Flashback

Quando entrei naquele avião, cerca de dez minutos antes, minha visão mal permitiu que notasse a sua presença. Continuava preocupado com aquela chuva que não cessava na pista do Aeroporto Internacional de Guarulhos.
De repente percebi uma pessoa ao meu lado. “É aqui que fica o assento 11E?”. Naquele dia estava muito nervoso. Abri um sorriso tímido e tentei me concentrar na suas expressões. Por sorte, havia me sentado, ou então cairia ao se deparar com aquele rosto.
Ele sentou ao meu lado e sorriu. Lindo, estatura média, não tão forte, mas definido. Uma voz meio rouca e profunda. Ele era perfeito. Ainda continuava trêmulo, pois os raios que cortavam o céu de São Paulo eram terríveis.
Ele viu que não estava tão bem e disse: “Precisa de ajuda? Você está transpirando muito...”. Ele pegou em minha mão e continuou: “Nossa, você está frio. Sua pressão deve estar baixa”. Eu ficava assim toda fez que entrava num troço daqueles, mesmo sem chuva. Era psicológico.
Olhei pra ele e falei: “Obrigado, meu corpo sempre reage em situações adversas...”. Ele riu e comentou que era normal, mas no meu caso eu não sabia disfarçar, pois era totalmente transparente. Uns cinco minutos depois a chuva parou e vi pela janela que as nuvens já não estavam tão carregadas. O comandante informou que partiríamos dentro do previsto.

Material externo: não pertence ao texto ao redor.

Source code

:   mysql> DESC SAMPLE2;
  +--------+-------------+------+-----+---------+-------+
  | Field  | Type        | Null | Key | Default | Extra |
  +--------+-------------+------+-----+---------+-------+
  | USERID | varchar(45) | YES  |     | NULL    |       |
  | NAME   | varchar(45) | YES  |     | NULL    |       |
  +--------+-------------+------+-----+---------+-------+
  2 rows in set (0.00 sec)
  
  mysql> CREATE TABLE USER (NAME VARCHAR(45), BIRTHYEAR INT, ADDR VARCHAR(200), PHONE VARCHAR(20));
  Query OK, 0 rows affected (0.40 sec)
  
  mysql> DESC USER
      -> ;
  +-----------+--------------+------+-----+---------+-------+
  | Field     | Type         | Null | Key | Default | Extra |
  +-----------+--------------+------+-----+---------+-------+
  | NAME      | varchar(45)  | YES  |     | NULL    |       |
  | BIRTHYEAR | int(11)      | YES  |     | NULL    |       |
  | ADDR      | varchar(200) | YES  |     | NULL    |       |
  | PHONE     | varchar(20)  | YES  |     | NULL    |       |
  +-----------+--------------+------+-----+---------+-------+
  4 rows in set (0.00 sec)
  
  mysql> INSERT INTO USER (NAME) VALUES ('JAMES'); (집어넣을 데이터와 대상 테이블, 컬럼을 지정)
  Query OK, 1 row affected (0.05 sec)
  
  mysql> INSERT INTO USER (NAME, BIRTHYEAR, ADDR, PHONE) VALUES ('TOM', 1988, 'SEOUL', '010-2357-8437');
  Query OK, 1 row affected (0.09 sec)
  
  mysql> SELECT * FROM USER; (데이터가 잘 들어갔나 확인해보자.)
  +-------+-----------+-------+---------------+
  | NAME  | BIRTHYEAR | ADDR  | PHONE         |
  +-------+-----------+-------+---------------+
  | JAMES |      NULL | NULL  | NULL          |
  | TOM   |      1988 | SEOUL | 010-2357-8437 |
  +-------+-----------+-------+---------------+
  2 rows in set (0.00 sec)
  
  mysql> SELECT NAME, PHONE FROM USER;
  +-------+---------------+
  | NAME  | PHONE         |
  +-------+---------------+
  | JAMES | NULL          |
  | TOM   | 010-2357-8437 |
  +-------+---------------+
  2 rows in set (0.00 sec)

Ele viajava sozinho. Disse que iria aproveitar Budapeste. Ainda comentou que morava em Portugal, mas estava em Sampa por motivos familiares, o pai não estava bem de saúde. Ele falou também que ficaria alguns dias na cidade húngara e depois seguiria para cidade do Porto resolver algumas pendências da faculdade.
Adriano, era esse seu nome, me perguntou se estava melhor e respondi um sonoro não. Ele riu novamente. Tinha senso de humor. Ele era divertido, inteligente e extremamente observador. Não parava um minuto se quer de me encarar. E também não podia negar, olhava para ele constantemente.
“Espero que se sinta melhor. Caso não, eu darei um jeito...” foi isso que saiu de sua boca. E eu interpretei aquela frase com certa ambigüidade. Ou ele era recém-formado em medicina ou estava recebendo uma cantada indiretamente. E prossegui: “Não se preocupe. Vou ficar ótimo assim que por os pés no chão, mas ninguém sabe se chegarei vivo em Budapeste, então preciso de proteção...”. E peguei em sua mão que estava subitamente quente.